Change detection data:

((

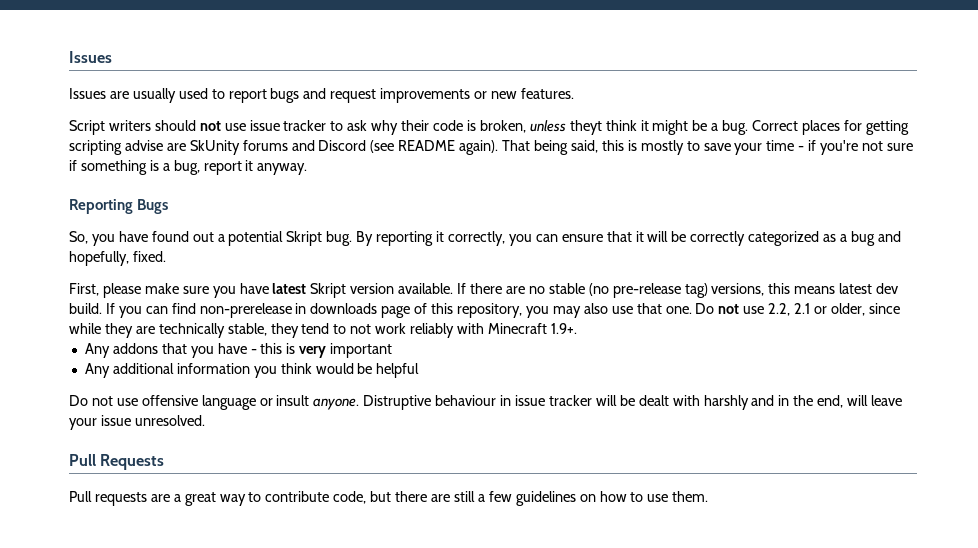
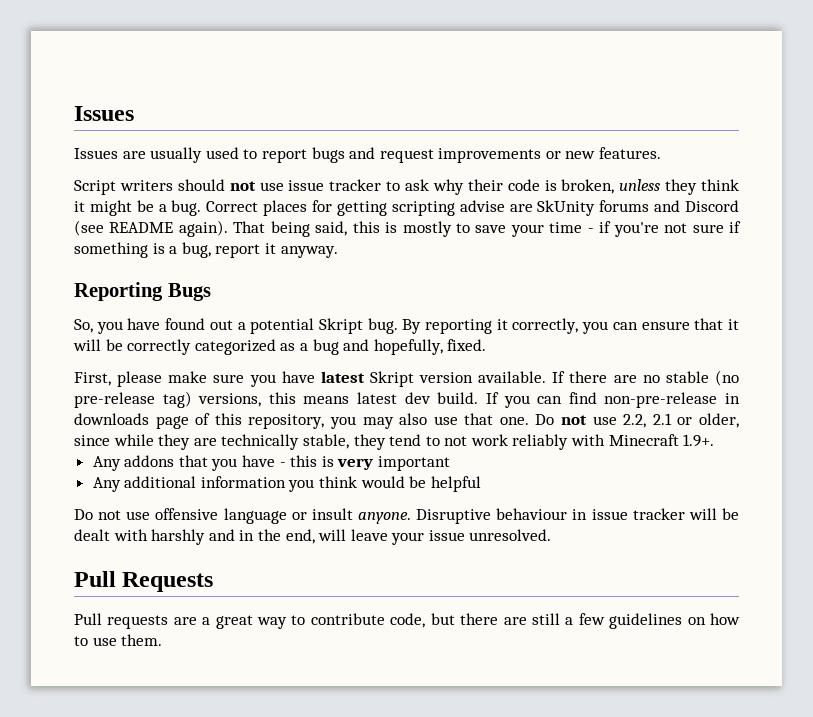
[569,120,602,135] theyt -> [665,179,698,195] they
[199,303,292,318] non-prerelease -> [604,392,718,408] non-pre-release
[363,395,432,410] Distruptive -> [416,509,492,524] Disruptive

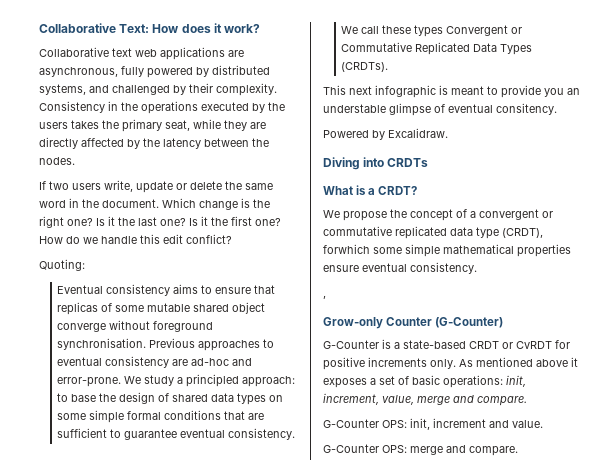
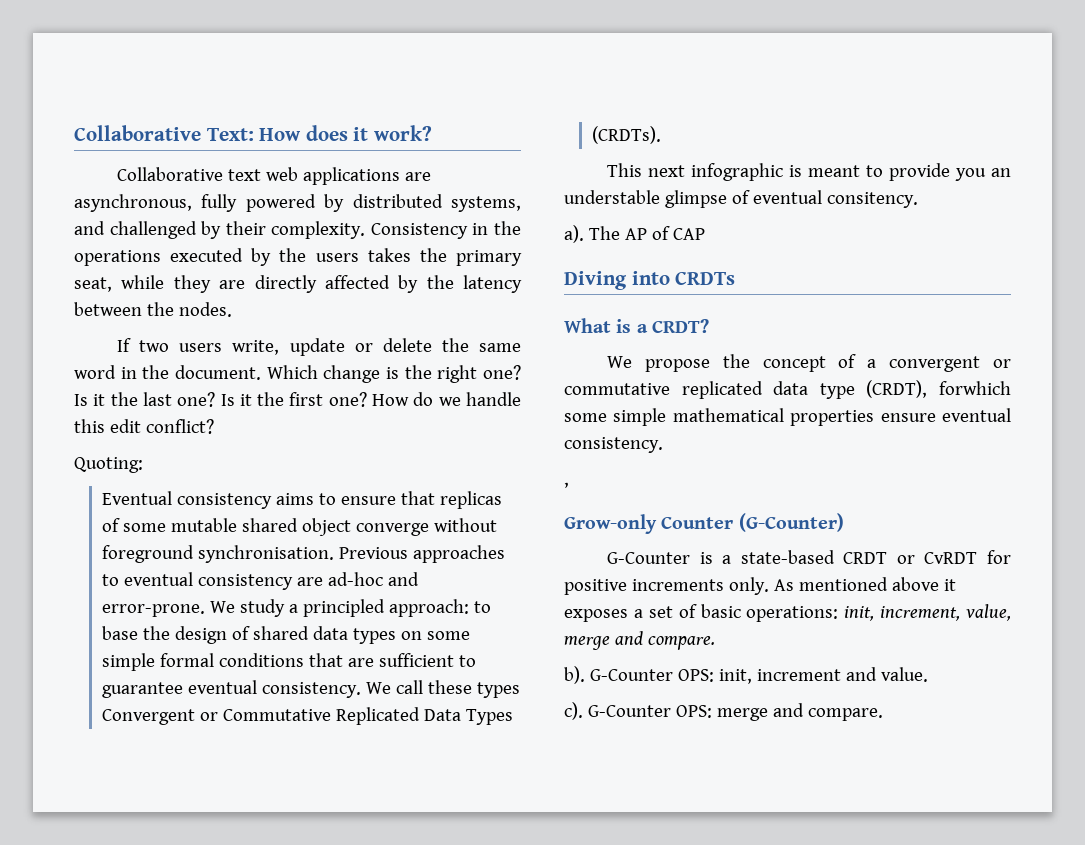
[323,128,448,140] Powered by Excalidraw. -> [564,225,705,243] a). The AP of CAP
(527, 401) none -> [564,666,585,684] b).
(543, 424) none -> [564,702,583,720] c).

))

> _TASK TO CARRY OUT_:
Your answer should consist of the lines from the line with "(527, 401) none -> [564,666,585,684] b)." through the last line of the data, set down exactly, both included.

> _ANSWER BOX_:
(527, 401) none -> [564,666,585,684] b).
(543, 424) none -> [564,702,583,720] c).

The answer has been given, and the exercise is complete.